Research indicates that non-Hispanic black (NHB) patients, especially men, are at a greater risk of hypertension and hypertensive heart disease, and have worse outcomes and a higher risk of complications, when compared with patients with the same diagnosis in other ethnic groups. This is made all the more dangerous, Dr. Florian Rader, MD, MSc from the Cedars-Sinai Smidt Heart Institute explains, by higher rates of masked hypertension in NHB patients, with higher out-of-office blood pressure (BP) compared with clinic BP. Dr. Rader and colleagues conducted a study to better understand whether in-clinic or out-of-office BP measurements were more likely to be associated with left ventricular hypertrophy, a major manifestation of hypertensive heart disease.

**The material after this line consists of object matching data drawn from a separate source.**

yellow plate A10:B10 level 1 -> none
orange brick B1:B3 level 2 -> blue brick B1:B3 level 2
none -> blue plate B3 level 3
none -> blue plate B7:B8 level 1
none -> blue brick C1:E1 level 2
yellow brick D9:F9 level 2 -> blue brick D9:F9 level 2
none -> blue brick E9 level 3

For a study published in Hypertension, the research team assessed data on more than 2,000 NHB and white patients aged 30-64 to determine the association of in-office and out-of-office BP measurements with left ventricular hypertrophy through cardiac MRI. Participants underwent standard clinic and out-of-office (in-home) BP and left ventricular mass index by cardiac MRI assessment.

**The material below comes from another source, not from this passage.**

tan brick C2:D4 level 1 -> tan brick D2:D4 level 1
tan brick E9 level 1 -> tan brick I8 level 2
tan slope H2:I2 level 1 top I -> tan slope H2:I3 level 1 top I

Out-of-office BP measurement was found to be a stronger indicator of left ventricular hypertrophy (odds ratio per 10 mm Hg, 1.48; 1.34–1.64 for out-of-office systolic BP and 1.15 [1.04–1.28] for clinic systolic BP; 1.71 [1.43–2.05] for out-of-office diastolic BP, and 1.03 [0.86–1.24] for clinic diastolic BP). “The implications here are that lowering out-of-office BP may be a much more important treatment target compared with the usual treatment target of clinic-measured BP,” says Dr. Rader. Other independent indicators of hypertrophy included NHB race/ethnicity, treatment status, and lower left ventricular ejection fraction.

“Our research suggests that reliance on office BP measurement alone may be a missed opportunity to reduce cardiovascular complications, especially in high-risk NHB hypertensives,” emphasizes Dr. Rader. “It also supports hypertension management programs that focus on hypertension diagnosis and treatment in the community, outside the doctor’s office.”

Dr. Rader believes, “A large randomized outcomes trial that focuses on BP reduction at participants’ homes compared with BP reductions in the clinic would definitively show whether this approach reduces hypertension-related complications and whether such an approach is more effective in reducing cardiac muscle mass.”